|
De hecho, como brasileño yo simplemente estoy en contra
la internacionalización de la Amazonia. Por más que nuestros gobiernos no tengan
el debido cuidado con este patrimonio, la Amazonia es nuestra. Ahora, como
humanista, sabiendo del riesgo de degradación ambiental que sufre la Amazonia,
puedo imaginar su internacionalización, como también de todo lo demás que tiene
importancia para la Humanidad.
Si la Amazonia, desde el punto de vista de una ética
humanista, debe ser internacionalizada, internacionalicemos también las reservas
de petróleo del mundo entero. El petróleo es tan importante para el bienestar de
la Humanidad como la Amazonia para nuestro futuro. A pesar de eso, los dueños de
las reservas se sienten en el derecho de aumentar o disminuir la extracción de
petróleo y de subir o no su precio. De la misma forma, el capital financiero de
los países ricos debería ser internacionalizado.
Si la Amazonia es una reserva para todos los seres
humanos, ella no puede ser quemada por la voluntad de un propietario o de un
país. Quemar la Amazonia es tan grave como el desempleo provocado por las
decisiones arbitrarias de los especuladores globales. No podemos dejar que las
reservas financieras sirvan para quemar países enteros en medio de la
especulación.
Antes que la Amazonia, me gustaría ver la
internacionalización de todos los grandes museos del mundo. El Louvre no debe
pertenecer apenas a Francia. Cada museo del mundo es el guardián de las más
bellas piezas producidas por el genio humano. No se puede dejar que ese
patrimonio cultural, como el patrimonio natural amazónico, sea manipulado y
destruido por el gusto de un propietario o de un país. No hace mucho, un
millonario japonés decidió enterrar su cuerpo con un cuadro de un gran maestro.
Antes que eso, aquel cuadro debería haber sido internacionalizado.
Durante este encuentro, las Naciones Unidas están
realizando el Forum del Milenio, pero algunos presidentes de países tuvieron
dificultades para asistir por restricciones en la frontera de los EE.UU. Por eso
yo pienso que Nueva York, como sede de las Naciones Unidas, debe ser
internacionalizada. Por lo menos Manhattan debería pertenecer a toda la
Humanidad. También París, Venecia, Roma, Londres, Río de Janeiro, Brasilia,
Recife... Cada ciudad del mundo, con su belleza específica, su historia, debería
pertenecer al mundo entero.
Si los EE.UU. quieren internacionalizar la Amazonia,
por el riesgo de dejarla en las manos de los brasileños, internacionalicemos
todos los arsenales nucleares de los EE.UU. Ellos ya demostraron que son capaces
de usar esas armas, provocando una destrucción millares de veces mayor que las
lamentables quemazones hechas en las florestas del Brasil. En los debates los
actuales candidatos a la presidencia de los EE.UU. han defendido la idea de
internacionalizar las reservas forestales del mundo como canje de la deuda.

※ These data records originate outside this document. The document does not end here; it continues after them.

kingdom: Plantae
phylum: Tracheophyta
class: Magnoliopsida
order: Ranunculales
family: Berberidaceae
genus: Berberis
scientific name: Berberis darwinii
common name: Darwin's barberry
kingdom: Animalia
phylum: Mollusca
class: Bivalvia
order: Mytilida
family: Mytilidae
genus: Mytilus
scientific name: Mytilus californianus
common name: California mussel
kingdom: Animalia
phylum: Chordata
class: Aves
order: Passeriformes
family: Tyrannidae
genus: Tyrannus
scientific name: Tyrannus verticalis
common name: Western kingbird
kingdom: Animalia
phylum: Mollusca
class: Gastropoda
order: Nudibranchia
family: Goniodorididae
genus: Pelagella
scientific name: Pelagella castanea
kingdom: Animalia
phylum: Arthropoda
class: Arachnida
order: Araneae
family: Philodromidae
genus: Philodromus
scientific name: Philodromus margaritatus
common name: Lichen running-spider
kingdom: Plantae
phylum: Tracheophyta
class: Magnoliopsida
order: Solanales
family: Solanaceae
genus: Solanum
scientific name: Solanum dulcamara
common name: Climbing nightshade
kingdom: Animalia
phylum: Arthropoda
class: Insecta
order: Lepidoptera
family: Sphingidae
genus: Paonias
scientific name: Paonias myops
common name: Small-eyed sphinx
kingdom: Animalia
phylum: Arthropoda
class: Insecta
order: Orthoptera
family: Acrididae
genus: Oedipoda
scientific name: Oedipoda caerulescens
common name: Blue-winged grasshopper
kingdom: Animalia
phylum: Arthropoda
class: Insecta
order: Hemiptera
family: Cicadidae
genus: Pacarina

Comencemos usando esa deuda para garantizar que cada niño del mundo tenga
posibilidad de comer y de ir a la escuela. Internacionalicemos a los niños,
tratándolos a todos -no importando el país donde nazcan- como patrimonio que
merece cuidarse en el mundo entero, aún más de lo que Brasil merece la Amazonia.
Cuando los dirigentes traten a los niños pobres del mundo como un patrimonio de
la humanidad, ellos no dejarán que trabajen cuando deberían estudiar, que mueran
cuando deberían vivir.
Como humanista, acepto defender la internacionalización
del mundo. Pero, mientras el mundo me trate como brasileño, lucharé para que la
Amazonia siga siendo nuestra. ¡Sólo nuestra!